### [How to complete this task]
Reproduce exactly, from the data that follows, the line with "#e0efe3; stroke: #6a6a6a;", the line with "#fff; stroke-width: 4", and every line that lies between them.

Exercise data START

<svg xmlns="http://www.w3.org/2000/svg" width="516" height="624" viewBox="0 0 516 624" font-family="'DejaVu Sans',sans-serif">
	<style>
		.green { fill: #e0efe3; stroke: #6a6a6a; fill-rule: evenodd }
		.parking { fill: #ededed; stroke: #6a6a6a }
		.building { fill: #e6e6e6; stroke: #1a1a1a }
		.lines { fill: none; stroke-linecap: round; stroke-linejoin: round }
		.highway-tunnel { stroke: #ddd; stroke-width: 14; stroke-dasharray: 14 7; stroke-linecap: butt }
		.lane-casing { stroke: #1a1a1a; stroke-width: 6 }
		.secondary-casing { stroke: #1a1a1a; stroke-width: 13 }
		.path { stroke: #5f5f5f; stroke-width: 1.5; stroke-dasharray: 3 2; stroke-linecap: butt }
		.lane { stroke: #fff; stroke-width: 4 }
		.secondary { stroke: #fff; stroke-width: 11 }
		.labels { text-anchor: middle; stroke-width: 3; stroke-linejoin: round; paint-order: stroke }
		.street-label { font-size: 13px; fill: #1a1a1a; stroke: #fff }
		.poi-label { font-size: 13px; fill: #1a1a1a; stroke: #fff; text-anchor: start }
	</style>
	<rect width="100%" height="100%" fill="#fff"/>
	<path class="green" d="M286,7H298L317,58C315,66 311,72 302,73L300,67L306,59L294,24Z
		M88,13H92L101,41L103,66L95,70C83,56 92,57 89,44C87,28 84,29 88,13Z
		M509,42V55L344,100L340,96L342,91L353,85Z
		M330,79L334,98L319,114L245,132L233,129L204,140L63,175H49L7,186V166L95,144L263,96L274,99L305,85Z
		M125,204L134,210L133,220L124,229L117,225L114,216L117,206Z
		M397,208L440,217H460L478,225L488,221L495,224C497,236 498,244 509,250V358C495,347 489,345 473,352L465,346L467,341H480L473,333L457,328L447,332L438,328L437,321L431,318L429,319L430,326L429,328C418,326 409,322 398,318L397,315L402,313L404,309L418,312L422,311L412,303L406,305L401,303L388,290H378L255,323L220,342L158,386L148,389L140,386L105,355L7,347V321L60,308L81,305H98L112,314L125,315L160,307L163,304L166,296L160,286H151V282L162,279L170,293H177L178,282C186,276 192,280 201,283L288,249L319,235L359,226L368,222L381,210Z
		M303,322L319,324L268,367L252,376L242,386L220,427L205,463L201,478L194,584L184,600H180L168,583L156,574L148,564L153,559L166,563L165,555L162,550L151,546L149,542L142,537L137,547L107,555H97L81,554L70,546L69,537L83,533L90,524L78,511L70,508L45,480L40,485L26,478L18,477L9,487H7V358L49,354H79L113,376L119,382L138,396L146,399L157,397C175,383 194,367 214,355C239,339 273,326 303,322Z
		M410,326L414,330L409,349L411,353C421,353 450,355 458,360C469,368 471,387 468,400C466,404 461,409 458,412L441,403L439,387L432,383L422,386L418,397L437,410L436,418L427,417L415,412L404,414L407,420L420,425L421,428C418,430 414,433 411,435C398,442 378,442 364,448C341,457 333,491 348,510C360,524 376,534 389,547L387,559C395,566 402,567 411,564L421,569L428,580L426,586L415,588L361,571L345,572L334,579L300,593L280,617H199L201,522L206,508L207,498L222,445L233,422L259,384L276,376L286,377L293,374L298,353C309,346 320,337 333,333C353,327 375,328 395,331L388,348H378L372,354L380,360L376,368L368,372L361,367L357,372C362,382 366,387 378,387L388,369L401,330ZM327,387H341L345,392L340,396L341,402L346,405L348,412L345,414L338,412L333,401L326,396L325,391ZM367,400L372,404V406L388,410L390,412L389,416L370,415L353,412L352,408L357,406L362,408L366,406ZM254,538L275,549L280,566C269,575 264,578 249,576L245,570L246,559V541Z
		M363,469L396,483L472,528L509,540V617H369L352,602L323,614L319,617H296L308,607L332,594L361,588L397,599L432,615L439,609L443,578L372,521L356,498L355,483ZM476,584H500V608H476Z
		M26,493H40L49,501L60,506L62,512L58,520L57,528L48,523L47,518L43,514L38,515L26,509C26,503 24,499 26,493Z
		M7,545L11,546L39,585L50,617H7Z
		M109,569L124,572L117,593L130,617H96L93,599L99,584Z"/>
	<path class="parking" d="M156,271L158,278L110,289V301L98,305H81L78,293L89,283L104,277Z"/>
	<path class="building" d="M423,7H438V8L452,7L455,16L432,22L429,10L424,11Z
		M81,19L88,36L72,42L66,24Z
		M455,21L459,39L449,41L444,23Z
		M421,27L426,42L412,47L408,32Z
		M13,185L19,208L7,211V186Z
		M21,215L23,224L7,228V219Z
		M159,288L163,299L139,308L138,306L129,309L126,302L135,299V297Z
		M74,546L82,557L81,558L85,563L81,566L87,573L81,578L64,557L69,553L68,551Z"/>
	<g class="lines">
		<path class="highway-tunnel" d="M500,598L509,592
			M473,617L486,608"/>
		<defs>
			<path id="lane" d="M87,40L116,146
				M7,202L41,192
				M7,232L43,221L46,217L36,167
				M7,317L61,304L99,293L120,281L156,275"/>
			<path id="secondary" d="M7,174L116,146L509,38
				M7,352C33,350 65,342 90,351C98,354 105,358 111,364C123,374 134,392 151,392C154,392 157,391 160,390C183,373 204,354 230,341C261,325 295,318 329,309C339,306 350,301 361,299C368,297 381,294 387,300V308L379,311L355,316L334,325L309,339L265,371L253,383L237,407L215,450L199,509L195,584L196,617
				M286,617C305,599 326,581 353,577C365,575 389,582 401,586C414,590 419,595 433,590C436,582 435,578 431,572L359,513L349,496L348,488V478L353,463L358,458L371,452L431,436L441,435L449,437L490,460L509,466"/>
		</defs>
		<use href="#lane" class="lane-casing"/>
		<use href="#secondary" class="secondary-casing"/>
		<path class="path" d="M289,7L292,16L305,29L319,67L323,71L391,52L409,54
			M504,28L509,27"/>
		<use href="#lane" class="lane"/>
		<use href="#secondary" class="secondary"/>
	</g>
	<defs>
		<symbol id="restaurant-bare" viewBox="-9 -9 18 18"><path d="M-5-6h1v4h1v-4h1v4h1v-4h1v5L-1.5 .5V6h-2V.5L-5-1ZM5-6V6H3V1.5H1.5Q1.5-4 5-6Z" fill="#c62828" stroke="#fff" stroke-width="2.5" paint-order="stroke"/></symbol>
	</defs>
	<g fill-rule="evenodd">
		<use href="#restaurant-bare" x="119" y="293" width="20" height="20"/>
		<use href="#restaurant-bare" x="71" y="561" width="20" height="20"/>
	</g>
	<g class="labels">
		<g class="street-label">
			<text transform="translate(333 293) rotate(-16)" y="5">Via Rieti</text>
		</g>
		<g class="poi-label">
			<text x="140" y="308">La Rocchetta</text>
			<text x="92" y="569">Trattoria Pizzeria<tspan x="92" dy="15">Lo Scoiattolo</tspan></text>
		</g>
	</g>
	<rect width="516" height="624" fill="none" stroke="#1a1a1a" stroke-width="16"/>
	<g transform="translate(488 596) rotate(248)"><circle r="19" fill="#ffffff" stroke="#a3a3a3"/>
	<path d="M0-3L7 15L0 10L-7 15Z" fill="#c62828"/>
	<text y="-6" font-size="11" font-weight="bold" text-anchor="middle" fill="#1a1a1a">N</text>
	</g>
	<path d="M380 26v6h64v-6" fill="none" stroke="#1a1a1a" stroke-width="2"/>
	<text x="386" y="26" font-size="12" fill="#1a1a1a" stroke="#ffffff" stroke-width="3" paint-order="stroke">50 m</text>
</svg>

Exercise data END
Exercise data START

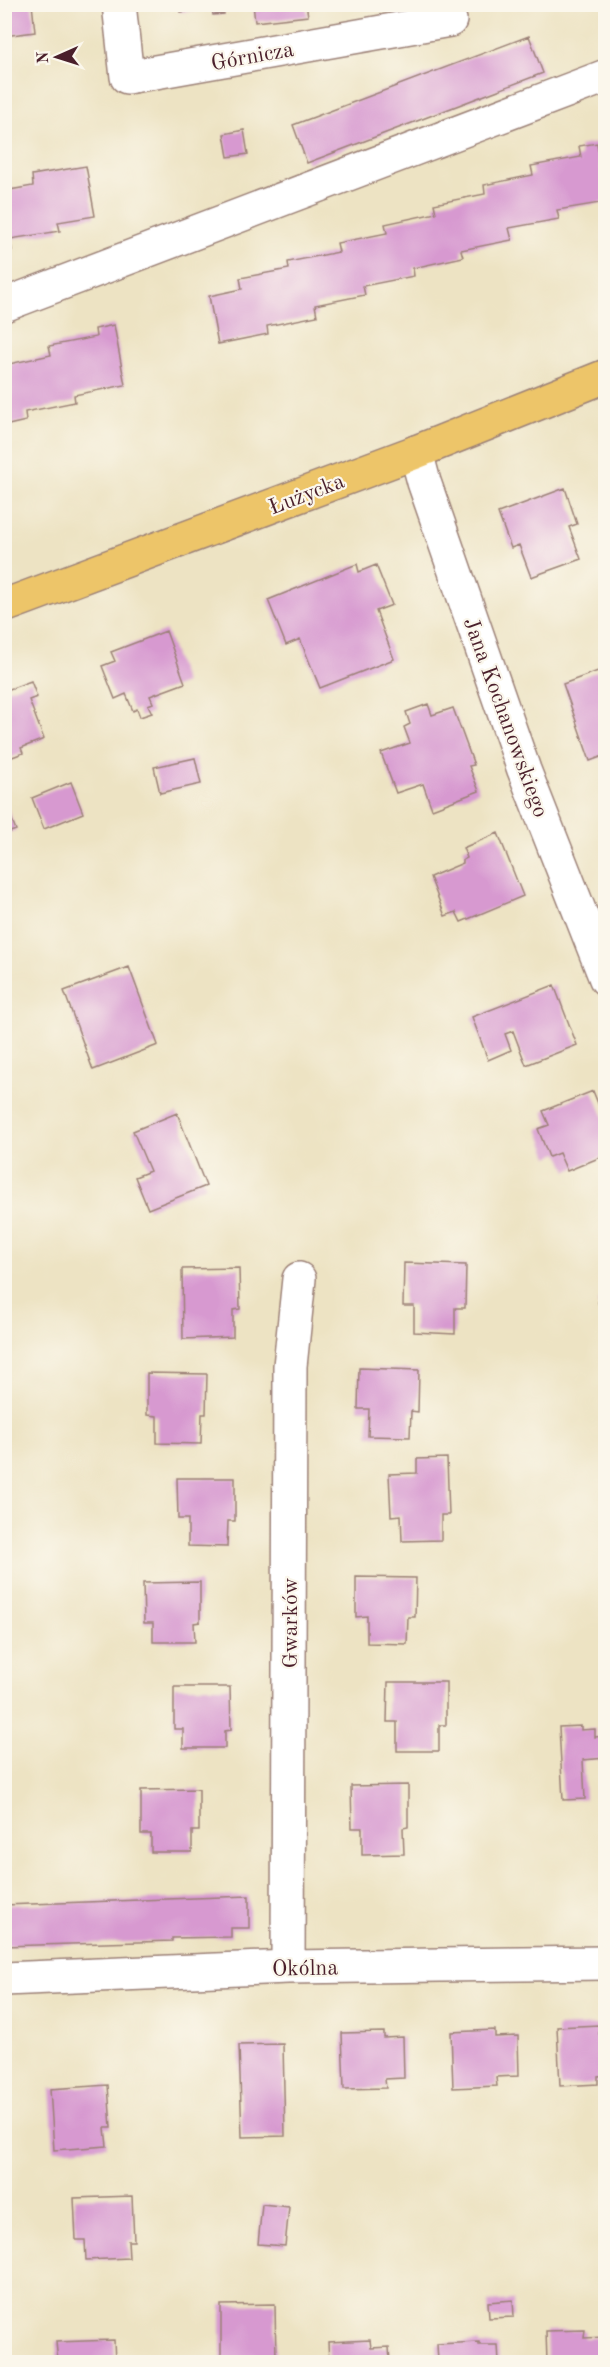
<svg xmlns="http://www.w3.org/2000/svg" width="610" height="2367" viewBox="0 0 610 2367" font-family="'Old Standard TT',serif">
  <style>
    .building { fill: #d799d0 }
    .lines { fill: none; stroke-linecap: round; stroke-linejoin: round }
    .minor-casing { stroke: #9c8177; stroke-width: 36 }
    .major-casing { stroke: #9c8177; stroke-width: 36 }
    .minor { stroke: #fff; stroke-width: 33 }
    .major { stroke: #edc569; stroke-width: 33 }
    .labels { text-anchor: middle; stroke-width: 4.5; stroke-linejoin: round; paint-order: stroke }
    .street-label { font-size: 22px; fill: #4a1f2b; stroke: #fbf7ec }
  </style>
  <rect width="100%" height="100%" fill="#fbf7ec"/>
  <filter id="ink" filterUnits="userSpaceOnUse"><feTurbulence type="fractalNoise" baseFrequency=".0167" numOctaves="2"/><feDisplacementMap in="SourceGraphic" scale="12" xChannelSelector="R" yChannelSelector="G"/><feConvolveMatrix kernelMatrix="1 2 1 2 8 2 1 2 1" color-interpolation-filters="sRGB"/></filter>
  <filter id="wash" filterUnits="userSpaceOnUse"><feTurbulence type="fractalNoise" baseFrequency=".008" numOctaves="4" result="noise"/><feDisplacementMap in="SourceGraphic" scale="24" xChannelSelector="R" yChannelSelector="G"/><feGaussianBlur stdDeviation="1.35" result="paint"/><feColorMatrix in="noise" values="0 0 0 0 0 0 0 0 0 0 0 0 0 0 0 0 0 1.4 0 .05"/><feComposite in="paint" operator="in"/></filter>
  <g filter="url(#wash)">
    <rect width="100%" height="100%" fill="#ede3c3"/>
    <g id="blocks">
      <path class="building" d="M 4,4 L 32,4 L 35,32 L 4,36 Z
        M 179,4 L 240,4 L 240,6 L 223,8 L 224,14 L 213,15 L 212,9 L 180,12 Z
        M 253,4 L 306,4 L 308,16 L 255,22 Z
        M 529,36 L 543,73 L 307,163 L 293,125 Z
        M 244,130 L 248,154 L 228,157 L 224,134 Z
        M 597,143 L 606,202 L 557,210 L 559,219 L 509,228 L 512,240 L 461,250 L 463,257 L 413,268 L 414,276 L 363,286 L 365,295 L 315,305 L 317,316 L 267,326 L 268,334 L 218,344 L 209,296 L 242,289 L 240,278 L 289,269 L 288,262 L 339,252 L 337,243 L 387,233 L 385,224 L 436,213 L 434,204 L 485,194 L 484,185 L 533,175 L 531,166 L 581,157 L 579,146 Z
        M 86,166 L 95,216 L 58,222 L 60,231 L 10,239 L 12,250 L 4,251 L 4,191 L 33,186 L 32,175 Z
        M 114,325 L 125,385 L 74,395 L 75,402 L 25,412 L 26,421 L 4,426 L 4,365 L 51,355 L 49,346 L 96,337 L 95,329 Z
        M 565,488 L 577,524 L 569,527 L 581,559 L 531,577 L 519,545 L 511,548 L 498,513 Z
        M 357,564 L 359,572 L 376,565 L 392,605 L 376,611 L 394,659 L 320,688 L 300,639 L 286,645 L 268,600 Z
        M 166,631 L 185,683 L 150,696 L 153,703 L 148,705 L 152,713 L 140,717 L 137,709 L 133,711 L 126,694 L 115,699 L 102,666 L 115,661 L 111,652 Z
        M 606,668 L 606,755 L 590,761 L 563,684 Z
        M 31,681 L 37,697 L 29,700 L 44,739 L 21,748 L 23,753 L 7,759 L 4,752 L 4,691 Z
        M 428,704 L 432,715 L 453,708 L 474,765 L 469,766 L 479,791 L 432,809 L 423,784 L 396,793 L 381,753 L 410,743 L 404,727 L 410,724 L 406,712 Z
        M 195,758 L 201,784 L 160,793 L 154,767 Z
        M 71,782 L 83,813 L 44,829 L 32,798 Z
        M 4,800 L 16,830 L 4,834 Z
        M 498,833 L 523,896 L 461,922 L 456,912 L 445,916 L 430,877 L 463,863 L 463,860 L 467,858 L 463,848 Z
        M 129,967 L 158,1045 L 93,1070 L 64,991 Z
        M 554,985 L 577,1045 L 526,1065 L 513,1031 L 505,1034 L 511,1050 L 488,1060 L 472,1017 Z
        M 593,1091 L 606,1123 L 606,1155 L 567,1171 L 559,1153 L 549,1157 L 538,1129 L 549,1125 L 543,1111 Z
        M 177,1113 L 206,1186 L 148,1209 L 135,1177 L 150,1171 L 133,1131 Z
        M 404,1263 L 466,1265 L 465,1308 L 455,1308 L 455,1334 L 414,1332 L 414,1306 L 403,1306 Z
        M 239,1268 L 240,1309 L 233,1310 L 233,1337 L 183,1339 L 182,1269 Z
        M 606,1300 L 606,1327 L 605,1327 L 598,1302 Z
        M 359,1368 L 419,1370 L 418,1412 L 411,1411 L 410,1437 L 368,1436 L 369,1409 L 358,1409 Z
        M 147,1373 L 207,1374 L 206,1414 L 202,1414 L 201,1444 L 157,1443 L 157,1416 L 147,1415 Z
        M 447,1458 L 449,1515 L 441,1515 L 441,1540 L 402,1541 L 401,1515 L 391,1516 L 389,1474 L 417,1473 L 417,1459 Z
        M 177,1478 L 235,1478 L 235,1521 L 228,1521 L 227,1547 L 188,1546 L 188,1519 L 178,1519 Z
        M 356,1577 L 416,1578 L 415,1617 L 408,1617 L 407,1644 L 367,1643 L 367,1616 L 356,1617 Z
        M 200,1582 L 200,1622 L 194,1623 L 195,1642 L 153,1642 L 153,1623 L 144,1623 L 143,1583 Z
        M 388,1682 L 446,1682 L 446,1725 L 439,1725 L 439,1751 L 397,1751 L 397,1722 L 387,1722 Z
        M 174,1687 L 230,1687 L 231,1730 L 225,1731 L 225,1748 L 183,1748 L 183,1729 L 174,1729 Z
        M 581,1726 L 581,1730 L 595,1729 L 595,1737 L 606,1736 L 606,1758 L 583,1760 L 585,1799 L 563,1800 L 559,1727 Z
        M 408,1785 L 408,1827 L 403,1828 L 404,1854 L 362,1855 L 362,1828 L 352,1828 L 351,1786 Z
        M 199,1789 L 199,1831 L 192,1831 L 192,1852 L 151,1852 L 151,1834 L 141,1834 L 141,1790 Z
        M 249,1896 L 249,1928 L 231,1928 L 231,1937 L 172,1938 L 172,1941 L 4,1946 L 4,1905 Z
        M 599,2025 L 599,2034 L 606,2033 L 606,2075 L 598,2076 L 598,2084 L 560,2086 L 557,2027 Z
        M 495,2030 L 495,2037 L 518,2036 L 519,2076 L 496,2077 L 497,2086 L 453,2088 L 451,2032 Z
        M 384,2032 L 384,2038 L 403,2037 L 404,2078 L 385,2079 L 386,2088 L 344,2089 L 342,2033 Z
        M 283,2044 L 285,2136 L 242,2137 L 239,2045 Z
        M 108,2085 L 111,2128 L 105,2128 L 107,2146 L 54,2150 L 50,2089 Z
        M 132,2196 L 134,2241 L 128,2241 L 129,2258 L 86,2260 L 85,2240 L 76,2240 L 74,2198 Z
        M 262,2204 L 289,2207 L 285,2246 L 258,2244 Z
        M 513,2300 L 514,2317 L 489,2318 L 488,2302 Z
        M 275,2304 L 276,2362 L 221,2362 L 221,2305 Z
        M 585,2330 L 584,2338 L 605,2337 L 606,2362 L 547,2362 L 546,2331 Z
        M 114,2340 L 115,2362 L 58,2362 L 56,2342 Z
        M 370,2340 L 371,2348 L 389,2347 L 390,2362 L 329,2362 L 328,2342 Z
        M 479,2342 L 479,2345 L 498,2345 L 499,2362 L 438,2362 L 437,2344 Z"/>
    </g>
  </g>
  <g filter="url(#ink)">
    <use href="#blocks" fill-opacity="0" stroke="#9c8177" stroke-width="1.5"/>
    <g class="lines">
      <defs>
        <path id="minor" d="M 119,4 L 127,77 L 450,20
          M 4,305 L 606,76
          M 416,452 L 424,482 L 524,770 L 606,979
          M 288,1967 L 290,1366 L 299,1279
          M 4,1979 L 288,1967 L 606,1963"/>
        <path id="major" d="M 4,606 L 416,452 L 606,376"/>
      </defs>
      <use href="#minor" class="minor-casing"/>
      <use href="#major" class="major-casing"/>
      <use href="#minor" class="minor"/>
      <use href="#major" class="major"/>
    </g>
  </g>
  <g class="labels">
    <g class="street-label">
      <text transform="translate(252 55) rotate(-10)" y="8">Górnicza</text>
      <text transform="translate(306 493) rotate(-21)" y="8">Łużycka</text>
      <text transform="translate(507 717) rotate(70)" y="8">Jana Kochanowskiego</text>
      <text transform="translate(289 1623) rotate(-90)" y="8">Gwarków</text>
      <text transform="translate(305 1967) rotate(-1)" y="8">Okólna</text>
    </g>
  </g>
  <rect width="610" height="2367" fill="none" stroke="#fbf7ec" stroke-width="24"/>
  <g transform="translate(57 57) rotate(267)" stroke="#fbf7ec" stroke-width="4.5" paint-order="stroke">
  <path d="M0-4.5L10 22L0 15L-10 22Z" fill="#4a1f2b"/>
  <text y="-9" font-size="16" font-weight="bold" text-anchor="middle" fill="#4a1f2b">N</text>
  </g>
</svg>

Exercise data END

### [Answer to this problem]
		.green { fill: #e0efe3; stroke: #6a6a6a; fill-rule: evenodd }
		.parking { fill: #ededed; stroke: #6a6a6a }
		.building { fill: #e6e6e6; stroke: #1a1a1a }
		.lines { fill: none; stroke-linecap: round; stroke-linejoin: round }
		.highway-tunnel { stroke: #ddd; stroke-width: 14; stroke-dasharray: 14 7; stroke-linecap: butt }
		.lane-casing { stroke: #1a1a1a; stroke-width: 6 }
		.secondary-casing { stroke: #1a1a1a; stroke-width: 13 }
		.path { stroke: #5f5f5f; stroke-width: 1.5; stroke-dasharray: 3 2; stroke-linecap: butt }
		.lane { stroke: #fff; stroke-width: 4 }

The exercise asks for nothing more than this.